La situation hydrologique du Puy-de-Dôme reste fortement dégradée, en raison des records de température enregistrés depuis le début de l’été et des faibles précipitations. La situation, particulièrement précoce, illustre le caractère exceptionnel d’une sécheresse qui risque de se prolonger encore plusieurs semaines, les faibles pluies attendues prochainement n’étant probablement pas suffisantes pour faire remonter les niveaux de manière substantielle. Les restrictions d’eau restent donc d’actualité.

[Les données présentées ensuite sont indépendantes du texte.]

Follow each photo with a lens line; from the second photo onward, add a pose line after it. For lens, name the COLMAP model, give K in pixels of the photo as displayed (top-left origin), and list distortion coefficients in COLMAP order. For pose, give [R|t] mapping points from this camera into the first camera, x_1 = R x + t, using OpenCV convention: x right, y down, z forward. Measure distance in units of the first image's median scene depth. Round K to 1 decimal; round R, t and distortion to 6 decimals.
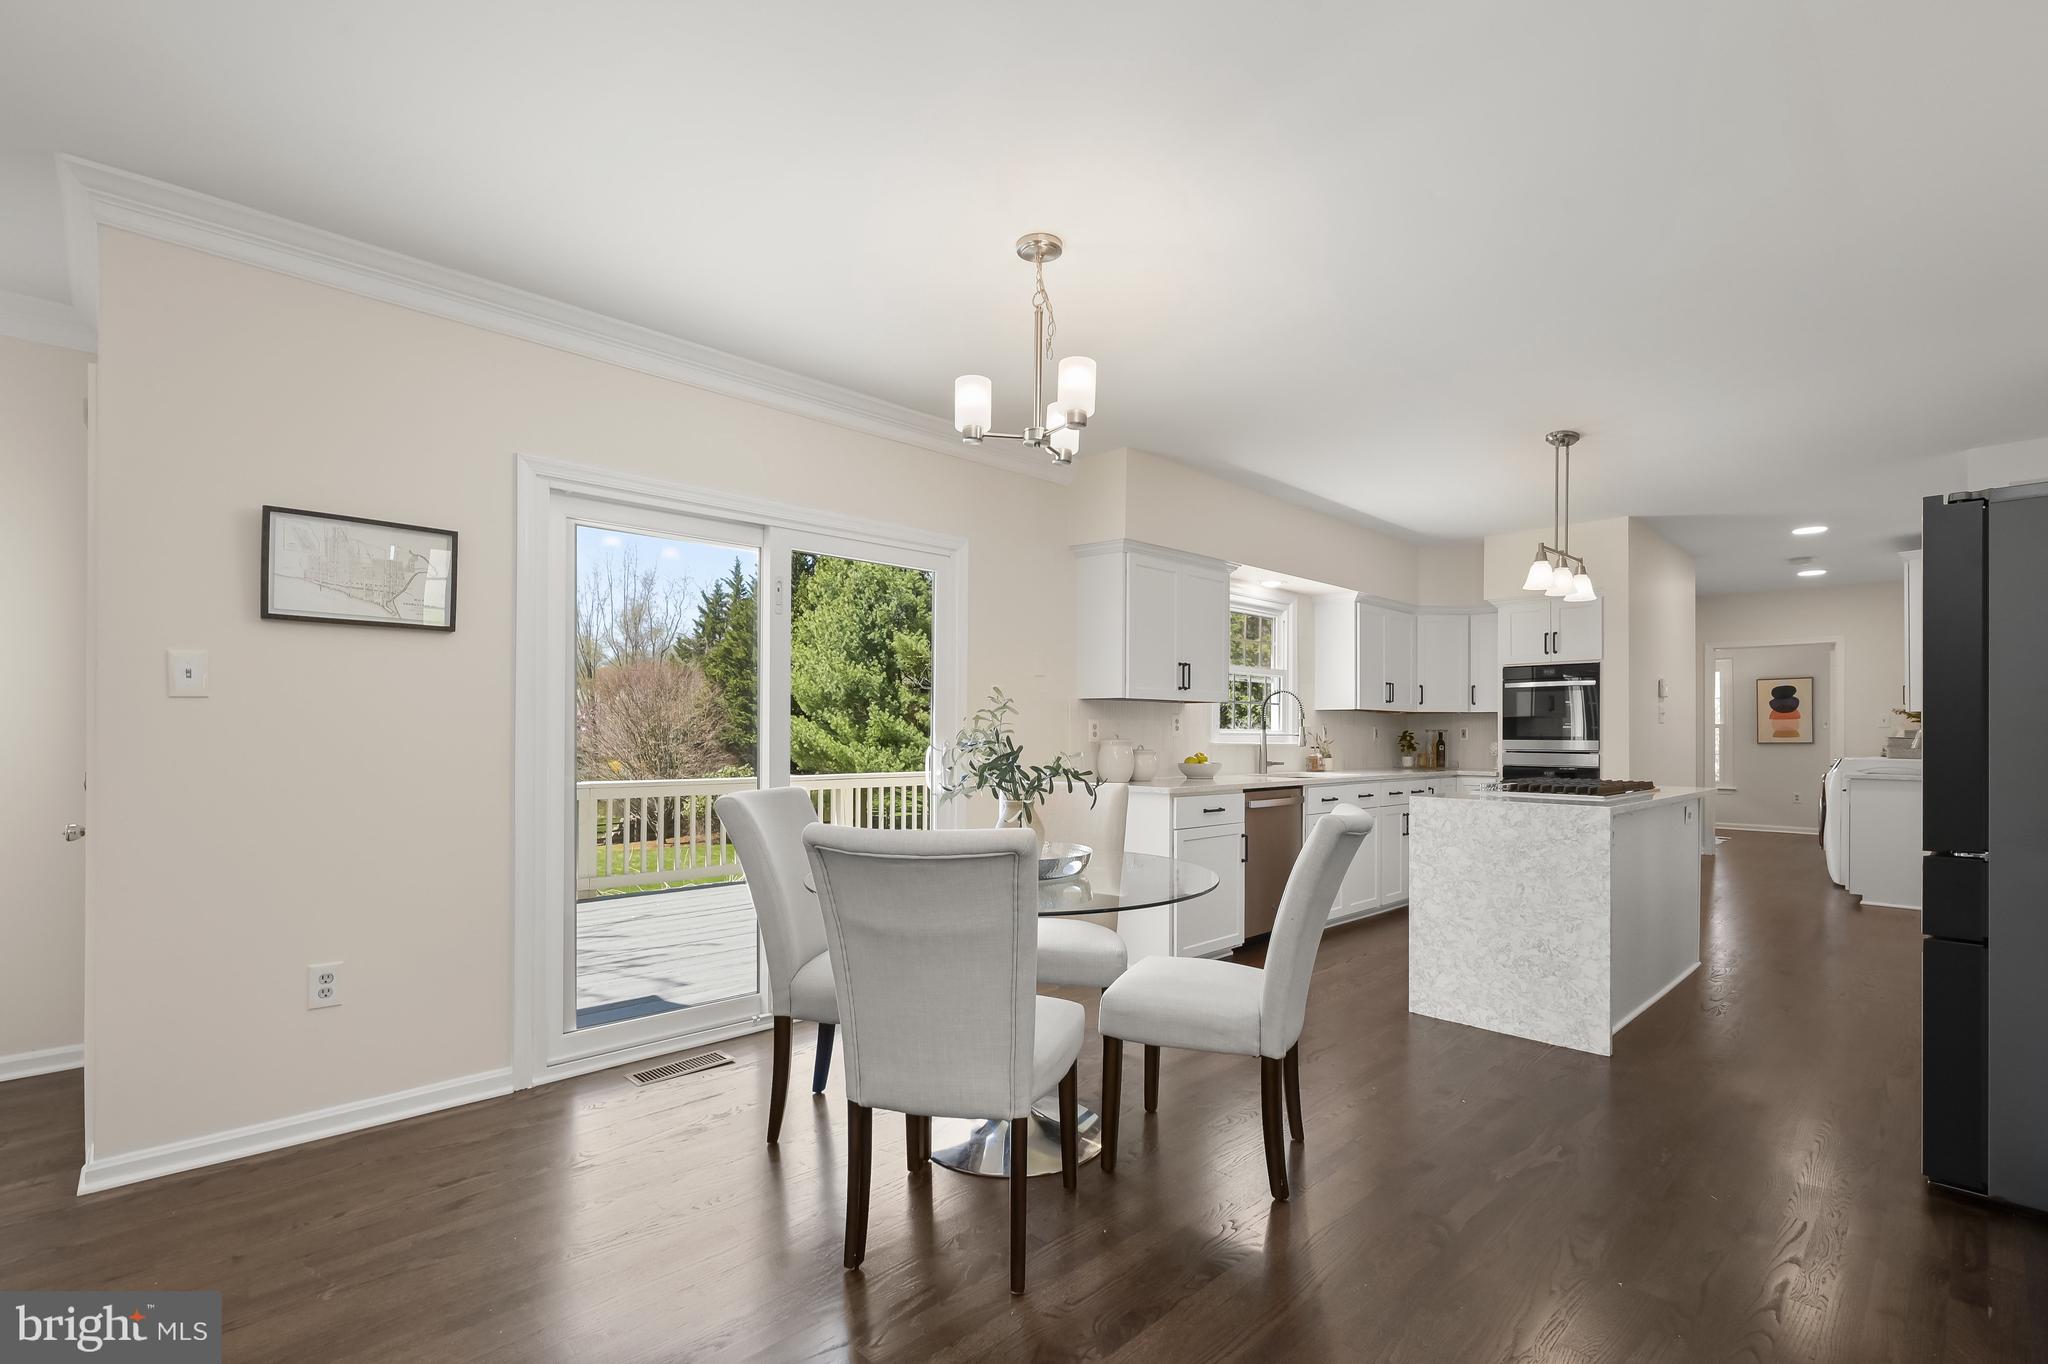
lens RADIAL K [[928.1, 0, 1021.9], [0, 928.1, 732.9], [0, 0, 1]] dist [-0.001670, -0.000097]
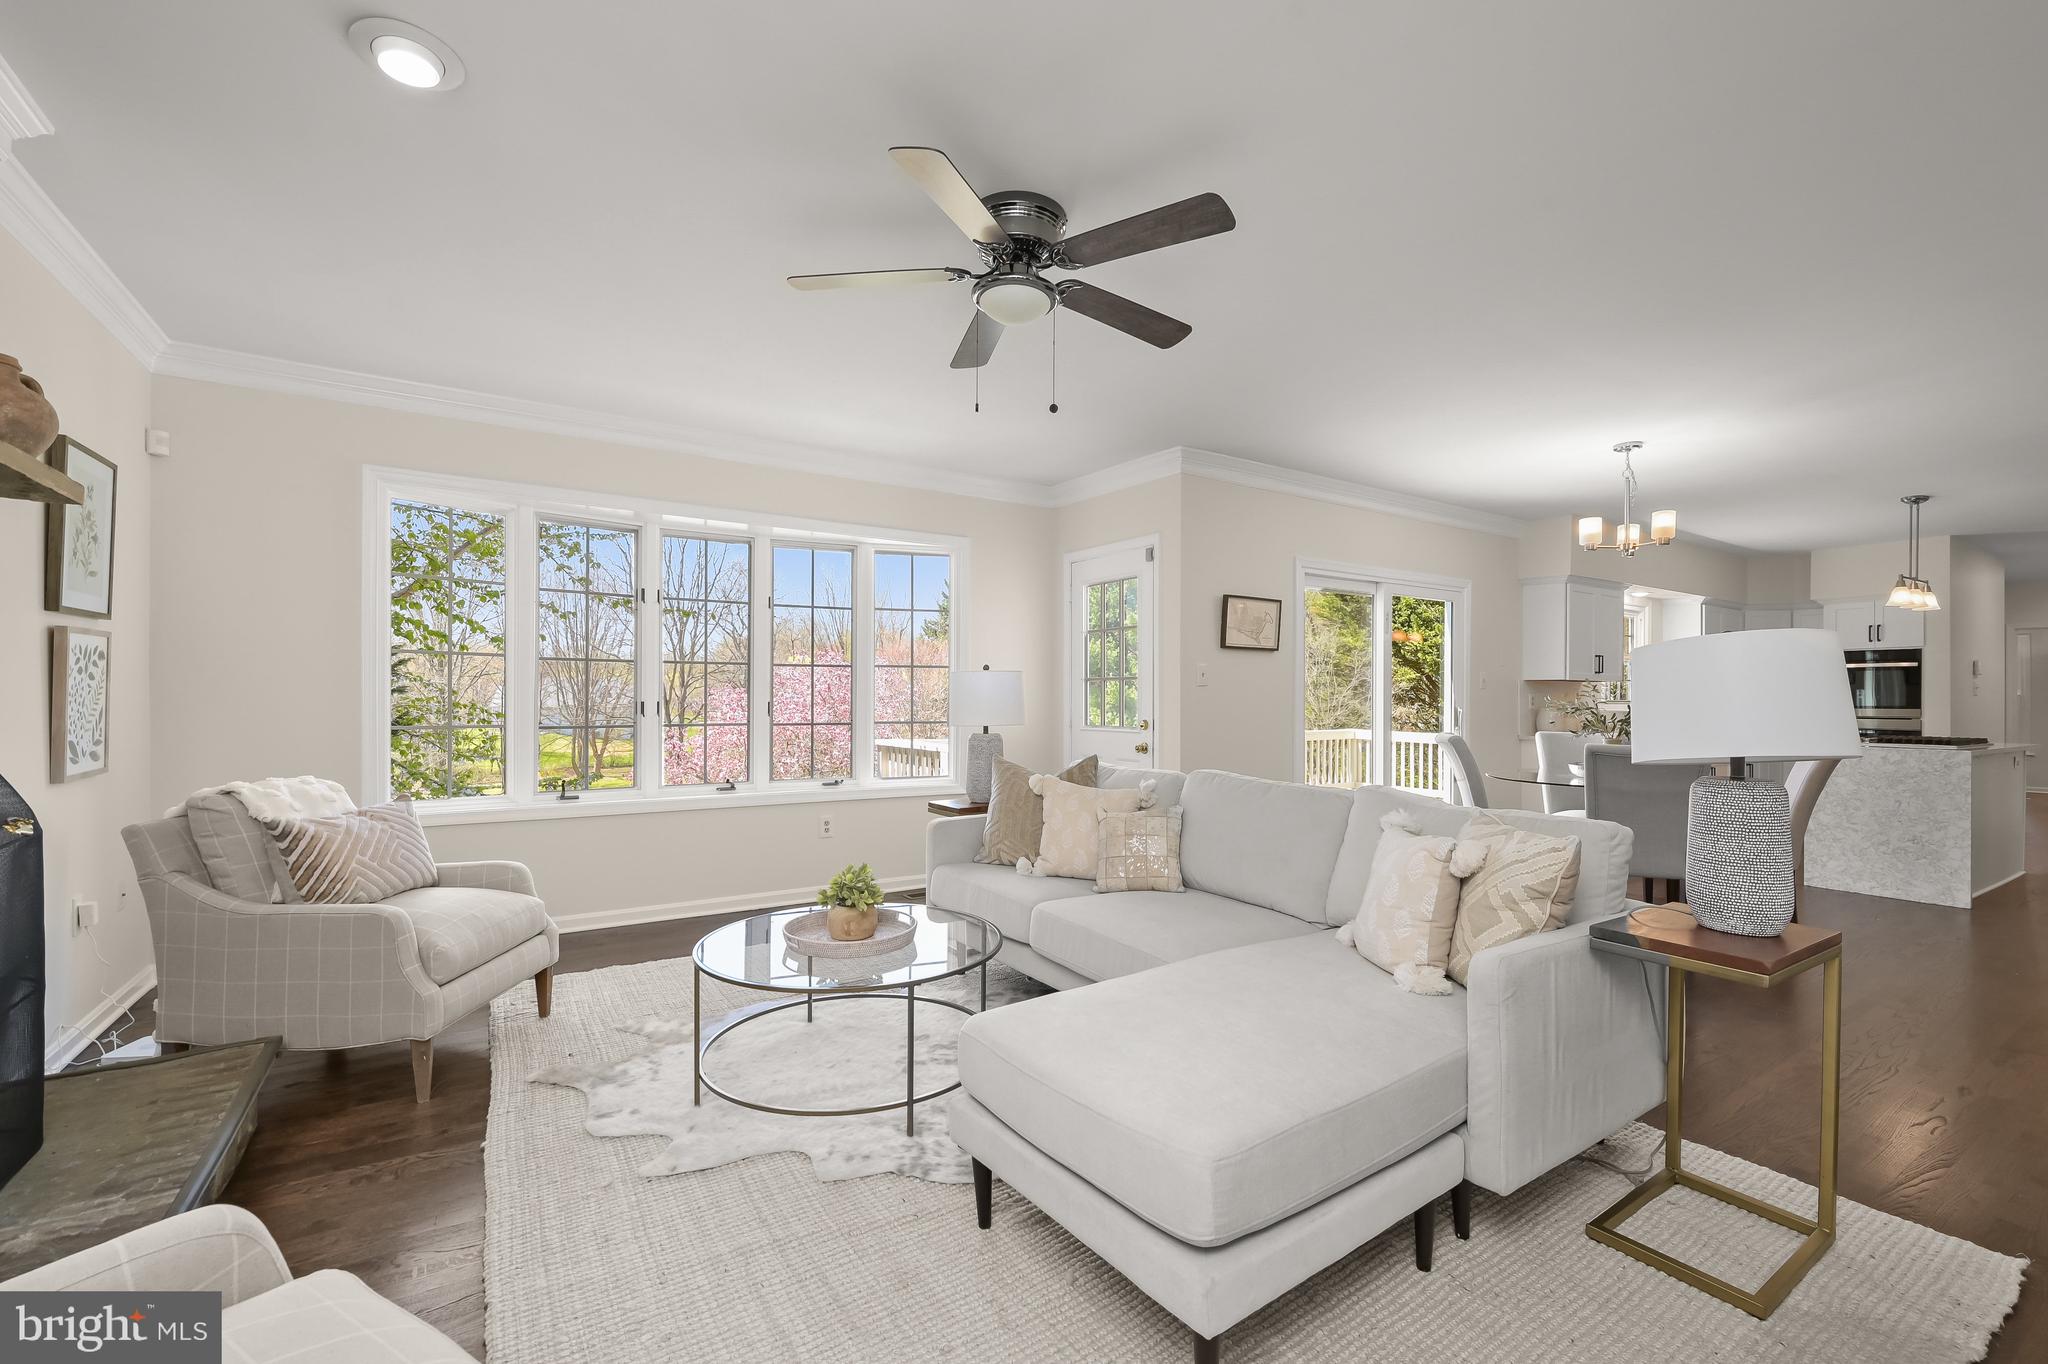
lens RADIAL K [[856.0, 0, 1034.3], [0, 856.0, 701.9], [0, 0, 1]] dist [0.000984, -0.000067]
pose [[0.981665, 0.001121, -0.190610, -0.337031], [-0.000702, 0.999997, 0.002265, -0.002823], [0.190612, -0.002090, 0.981663, -0.379119]]
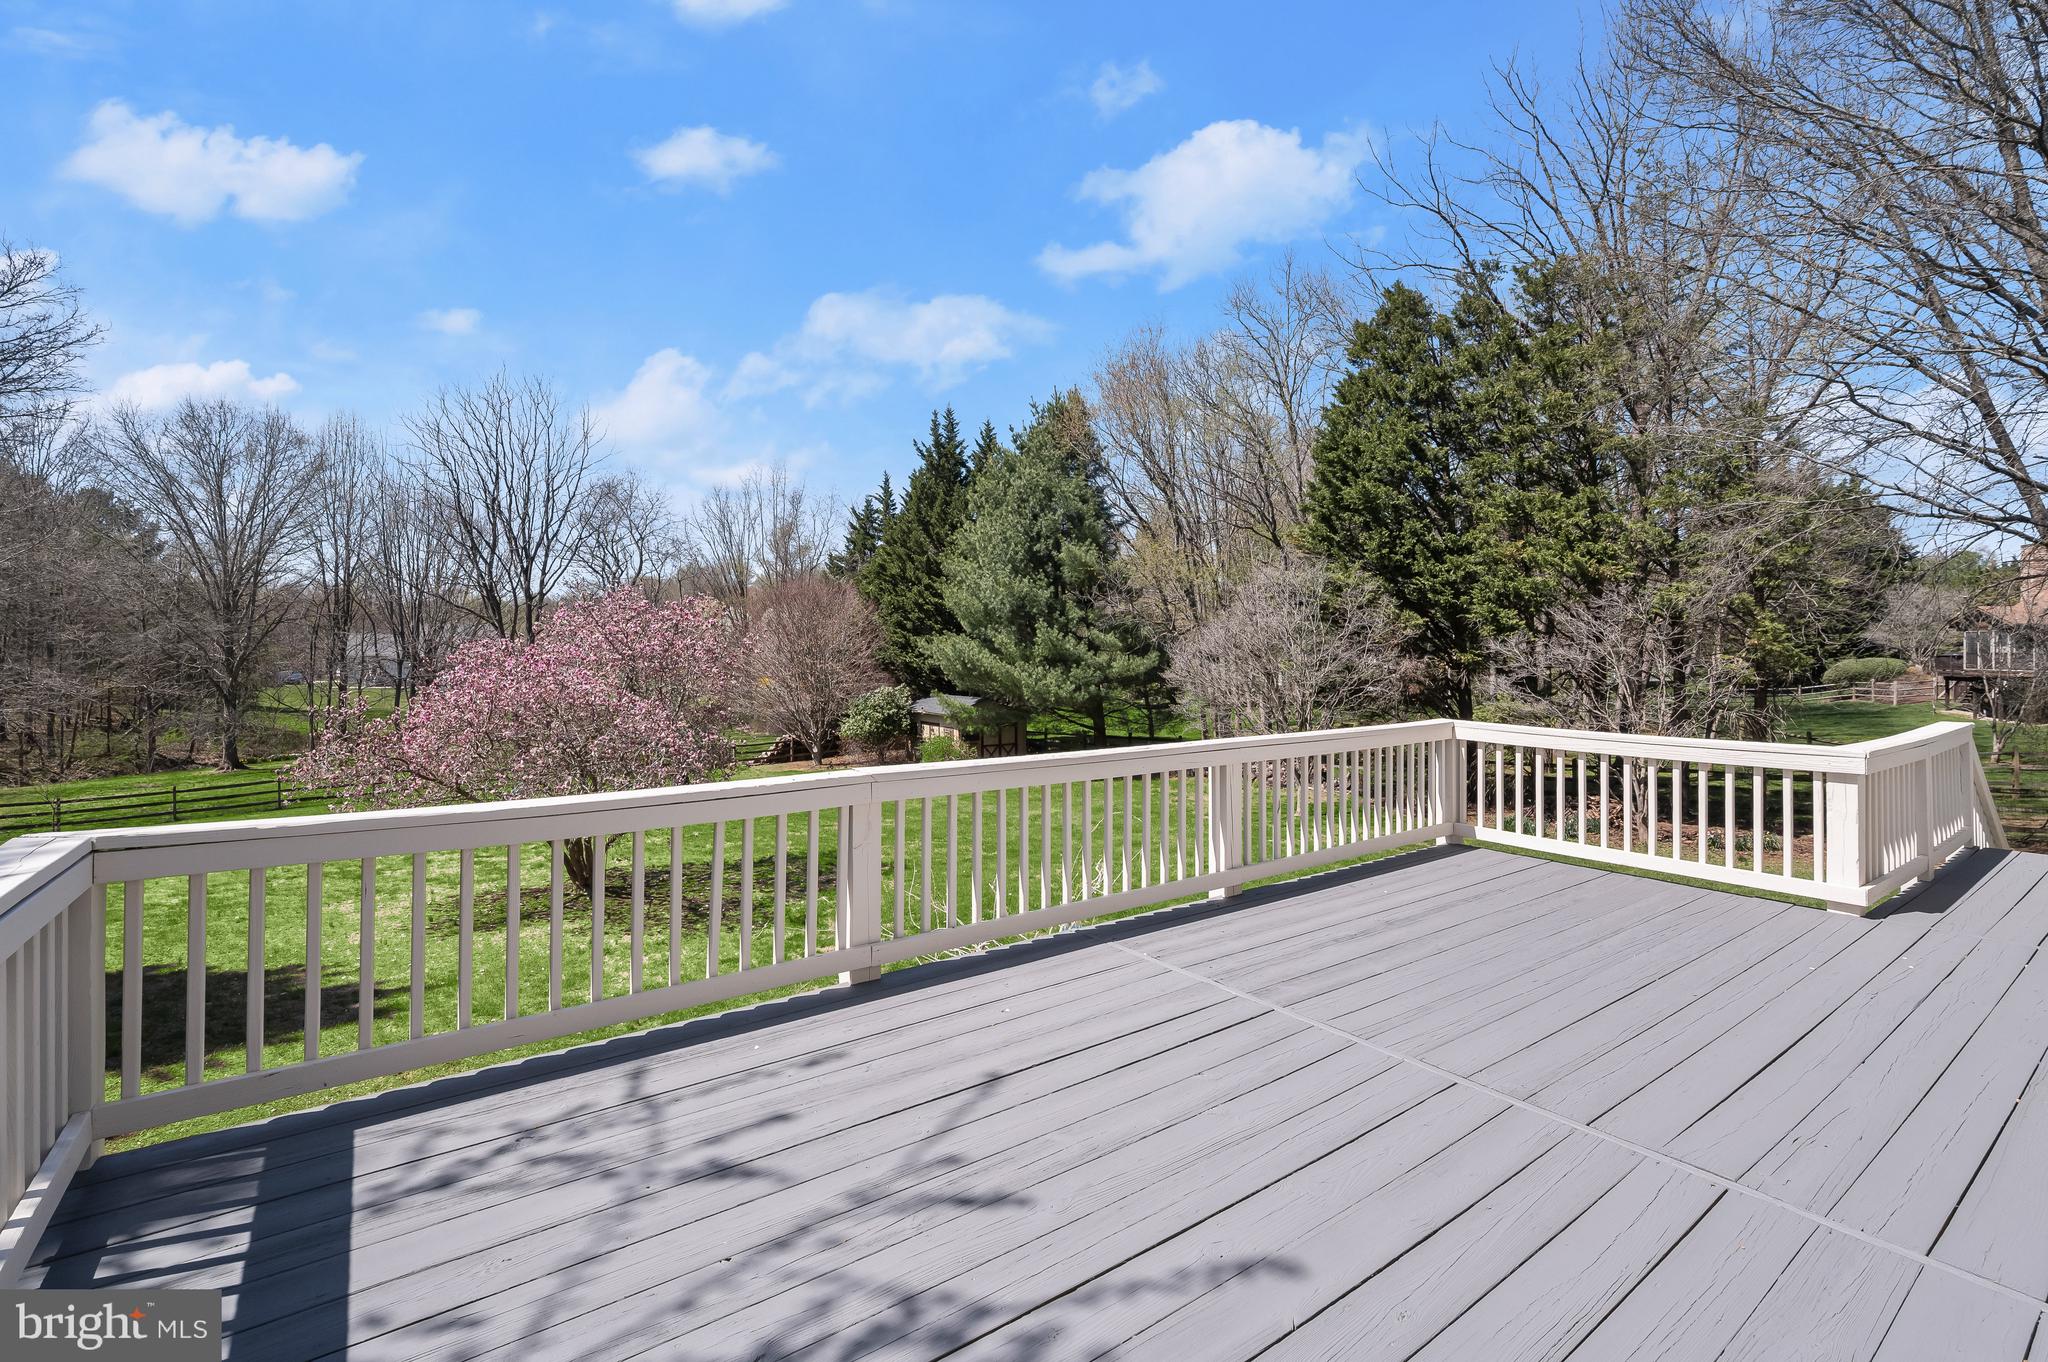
lens RADIAL K [[901.9, 0, 1018.8], [0, 901.9, 648.7], [0, 0, 1]] dist [0.000106, -0.000074]
pose [[0.991679, -0.001671, -0.128728, -0.446323], [0.001708, 0.999999, 0.000174, -0.022037], [0.128727, -0.000392, 0.991680, 0.705308]]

Durant l’été, le débit d’eau des rivières Allier et Loire provient essentiellement des lâchers des barrages de Naussac et de Villerest, dans la Lozère et la Loire. Cette année, la sécheresse a rendu nécessaires des lâchers importants, ce qui a entraîné une baisse jugée significative des réserves. Afin d’économiser l’eau stockée dans ces barrages et de garantir sur la durée des lâchers d’eau suffisants pour permettre les usages de l’eau prioritaires, il est désormais indispensable de réduire au maximum les usages non prioritaires de l’eau.

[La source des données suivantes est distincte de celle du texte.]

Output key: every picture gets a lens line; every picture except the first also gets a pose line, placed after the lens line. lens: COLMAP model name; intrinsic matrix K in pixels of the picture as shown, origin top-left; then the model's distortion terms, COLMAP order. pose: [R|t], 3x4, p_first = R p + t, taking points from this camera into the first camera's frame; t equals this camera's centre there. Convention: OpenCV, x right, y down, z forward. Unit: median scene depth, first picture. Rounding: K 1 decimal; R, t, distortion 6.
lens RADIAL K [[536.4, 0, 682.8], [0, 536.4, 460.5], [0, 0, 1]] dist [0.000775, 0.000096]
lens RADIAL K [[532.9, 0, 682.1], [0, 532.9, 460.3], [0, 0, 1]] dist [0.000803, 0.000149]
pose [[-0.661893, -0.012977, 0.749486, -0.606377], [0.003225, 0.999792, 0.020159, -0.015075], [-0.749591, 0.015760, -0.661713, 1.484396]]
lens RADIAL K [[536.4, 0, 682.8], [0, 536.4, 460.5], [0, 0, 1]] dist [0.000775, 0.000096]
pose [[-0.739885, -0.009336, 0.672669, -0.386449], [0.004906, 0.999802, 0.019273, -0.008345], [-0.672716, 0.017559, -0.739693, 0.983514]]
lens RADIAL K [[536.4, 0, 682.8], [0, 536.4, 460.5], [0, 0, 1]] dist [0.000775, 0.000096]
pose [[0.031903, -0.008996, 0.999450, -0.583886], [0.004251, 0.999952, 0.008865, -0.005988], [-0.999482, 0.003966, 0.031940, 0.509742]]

L’ensemble du département classé “Crise” ou “Alerte”
Cette situation durable a conduit Anne Frackoviak-Jacobs à prendre des mesures supplémentaires d’économie d’eau en décidant le passage en niveau « crise » de la rivière Allier et de sa nappe d’accompagnement depuis le 20 août 2026. Désormais et jusqu’à nouvel ordre, l’ensemble des usages non prioritaires à partir de l’eau de l’Allier et des réseaux d’eau potable alimentés par la nappe de la rivière Allier sont interdits. En dehors de la zone Allier qui correspond globalement à l’est du département du Puy-de-Dôme, les “socles” Combrailles et Cher Amont sont également classés en “Crise”, le plus haut niveau d’alerte. Le reste du département, dont la métropole clermontoise, est classé en “Alerte”, le niveau en dessous, pour ce qui concerne les eaux souterraines et les réseaux d’eau potable.
Les usagers sont invités à se reporter au site « Vigieau » pour connaître en détail les obligations à respecter en matière de restrictions d’eau : sont concernés l’interdiction d’arrosage des pelouses et jardins, l’interdiction d’arrosage des potagers entre 8 h et 20 h, l’interdiction d’arrosage des aires de jeux et des terrains de sport, l’interdiction de remplissage de piscines, ainsi que l’interdiction de lavage des façades, des cours et des terrasses.
Plus largement, la préfète appelle les citoyens à être aussi sobres et économes que possible dans leurs usages de l’eau. Des dérogations au restrictions d’eau ciblées et proportionnées sont par ailleurs prévues pour atténuer les impacts sur certaines activités fortement touchées comme les cultures légumières.